_What to work on_
List every line of the records below in which the string "order" appears.

_Source records_
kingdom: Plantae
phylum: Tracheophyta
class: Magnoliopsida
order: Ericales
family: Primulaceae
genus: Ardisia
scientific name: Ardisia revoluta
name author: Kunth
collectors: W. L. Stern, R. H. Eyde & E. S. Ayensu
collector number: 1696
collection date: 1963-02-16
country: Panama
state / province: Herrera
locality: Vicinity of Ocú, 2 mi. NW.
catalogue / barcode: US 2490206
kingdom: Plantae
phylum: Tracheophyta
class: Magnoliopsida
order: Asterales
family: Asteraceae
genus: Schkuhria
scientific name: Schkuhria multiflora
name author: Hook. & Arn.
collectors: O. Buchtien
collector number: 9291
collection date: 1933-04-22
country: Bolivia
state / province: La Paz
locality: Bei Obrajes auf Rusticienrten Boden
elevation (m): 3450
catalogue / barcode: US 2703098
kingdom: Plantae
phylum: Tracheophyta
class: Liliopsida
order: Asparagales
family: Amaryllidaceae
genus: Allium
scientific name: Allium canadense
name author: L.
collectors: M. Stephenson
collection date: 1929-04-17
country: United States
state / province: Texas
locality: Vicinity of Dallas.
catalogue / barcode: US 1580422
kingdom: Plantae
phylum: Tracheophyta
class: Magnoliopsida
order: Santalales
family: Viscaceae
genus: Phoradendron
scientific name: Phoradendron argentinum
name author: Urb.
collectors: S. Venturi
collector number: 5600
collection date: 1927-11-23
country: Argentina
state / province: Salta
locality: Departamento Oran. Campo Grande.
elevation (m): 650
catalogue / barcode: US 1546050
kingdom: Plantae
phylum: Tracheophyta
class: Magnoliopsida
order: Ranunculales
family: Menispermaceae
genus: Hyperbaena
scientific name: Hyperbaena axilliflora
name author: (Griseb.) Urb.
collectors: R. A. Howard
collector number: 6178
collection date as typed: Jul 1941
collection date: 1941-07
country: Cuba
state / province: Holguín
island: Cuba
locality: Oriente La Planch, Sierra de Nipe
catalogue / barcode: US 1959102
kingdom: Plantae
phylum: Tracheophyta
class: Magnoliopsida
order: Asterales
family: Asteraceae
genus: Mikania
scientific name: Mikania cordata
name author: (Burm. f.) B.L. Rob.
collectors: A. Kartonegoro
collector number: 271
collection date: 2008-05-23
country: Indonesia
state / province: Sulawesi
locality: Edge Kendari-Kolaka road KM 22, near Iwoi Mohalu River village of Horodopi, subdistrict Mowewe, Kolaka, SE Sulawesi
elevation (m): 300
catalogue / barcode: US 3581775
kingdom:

_Correct result_
order: Ericales
order: Asterales
order: Asparagales
order: Santalales
order: Ranunculales
order: Asterales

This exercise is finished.